Count the lines in the material below that contain the string "true", treating uppercase and lowercase as different. Give only the number.

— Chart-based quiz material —
----------
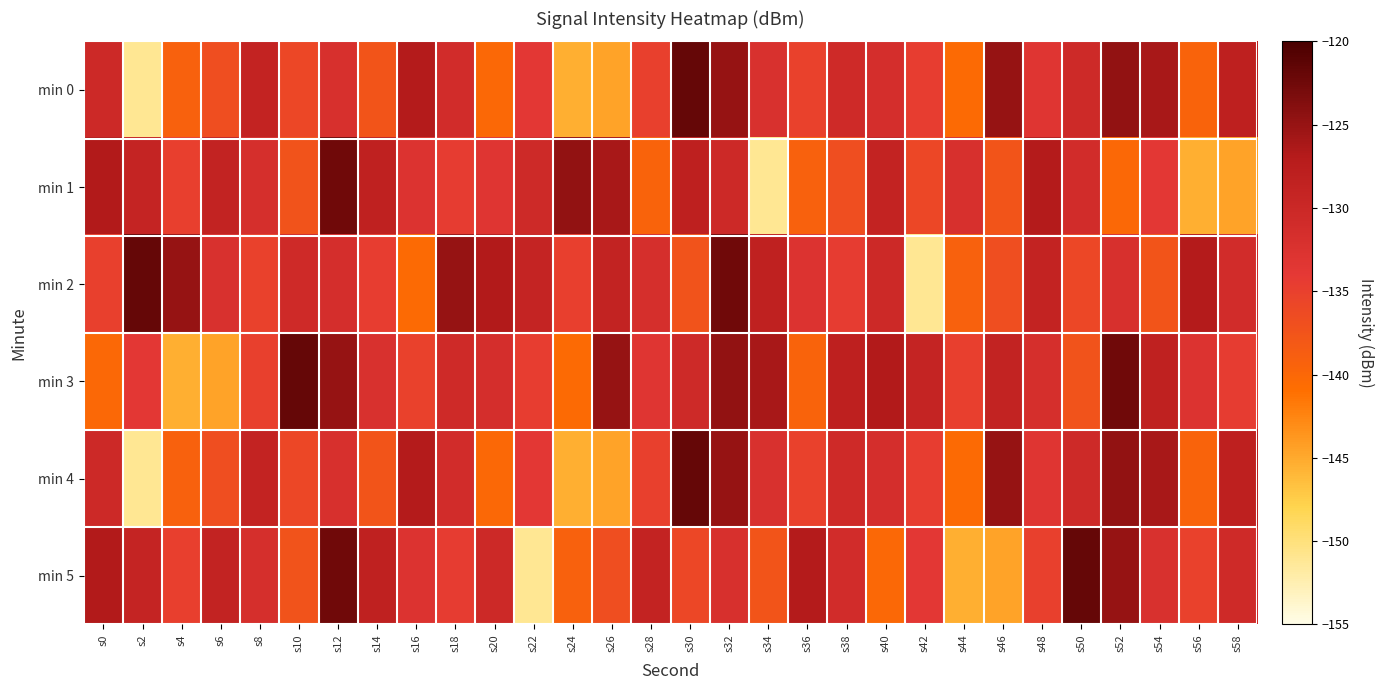

Reading left to right, transcribe all the data shown in this chart.

min 0: s0=-130.3	s2=-151.1	s4=-139.3	s6=-136.8	s8=-129.0	s10=-135.9	s12=-131.9	s14=-137.5	s16=-126.9	s18=-131.0	s20=-140.2	s22=-133.8	s24=-145.4	s26=-144.6	s28=-135.0	s30=-121.9	s32=-125.0	s34=-132.1	s36=-135.1	s38=-130.5	s40=-131.5	s42=-134.5	s44=-140.4	s46=-125.0	s48=-133.1	s50=-130.5	s52=-124.8	s54=-126.1	s56=-139.5	s58=-128.2
min 1: s0=-126.8	s2=-129.1	s4=-134.8	s6=-128.8	s8=-131.7	s10=-137.5	s12=-122.5	s14=-128.3	s16=-132.8	s18=-134.4	s20=-133.1	s22=-130.5	s24=-124.8	s26=-126.1	s28=-139.5	s30=-128.2	s32=-130.3	s34=-151.1	s36=-139.3	s38=-136.8	s40=-129.0	s42=-135.9	s44=-131.9	s46=-137.5	s48=-126.9	s50=-131.0	s52=-140.2	s54=-133.8	s56=-145.4	s58=-144.6
min 2: s0=-135.0	s2=-121.9	s4=-125.0	s6=-132.1	s8=-135.1	s10=-130.5	s12=-131.5	s14=-134.5	s16=-140.4	s18=-125.0	s20=-126.8	s22=-129.1	s24=-134.8	s26=-128.8	s28=-131.7	s30=-137.5	s32=-122.5	s34=-128.3	s36=-132.8	s38=-134.4	s40=-130.3	s42=-151.1	s44=-139.3	s46=-136.8	s48=-129.0	s50=-135.9	s52=-131.9	s54=-137.5	s56=-126.9	s58=-131.0
min 3: s0=-140.2	s2=-133.8	s4=-145.4	s6=-144.6	s8=-135.0	s10=-121.9	s12=-125.0	s14=-132.1	s16=-135.1	s18=-130.5	s20=-131.5	s22=-134.5	s24=-140.4	s26=-125.0	s28=-133.1	s30=-130.5	s32=-124.8	s34=-126.1	s36=-139.5	s38=-128.2	s40=-126.8	s42=-129.1	s44=-134.8	s46=-128.8	s48=-131.7	s50=-137.5	s52=-122.5	s54=-128.3	s56=-132.8	s58=-134.4
min 4: s0=-130.3	s2=-151.1	s4=-139.3	s6=-136.8	s8=-129.0	s10=-135.9	s12=-131.9	s14=-137.5	s16=-126.9	s18=-131.0	s20=-140.2	s22=-133.8	s24=-145.4	s26=-144.6	s28=-135.0	s30=-121.9	s32=-125.0	s34=-132.1	s36=-135.1	s38=-130.5	s40=-131.5	s42=-134.5	s44=-140.4	s46=-125.0	s48=-133.1	s50=-130.5	s52=-124.8	s54=-126.1	s56=-139.5	s58=-128.2
min 5: s0=-126.8	s2=-129.1	s4=-134.8	s6=-128.8	s8=-131.7	s10=-137.5	s12=-122.5	s14=-128.3	s16=-132.8	s18=-134.4	s20=-130.3	s22=-151.1	s24=-139.3	s26=-136.8	s28=-129.0	s30=-135.9	s32=-131.9	s34=-137.5	s36=-126.9	s38=-131.0	s40=-140.2	s42=-133.8	s44=-145.4	s46=-144.6	s48=-135.0	s50=-121.9	s52=-125.0	s54=-132.1	s56=-135.1	s58=-130.5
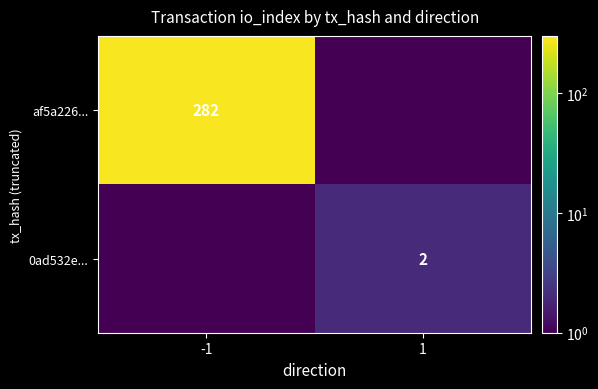

Is it true that 0ad532e... equals 2.8 at 1?

False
----------
— Completed task —
1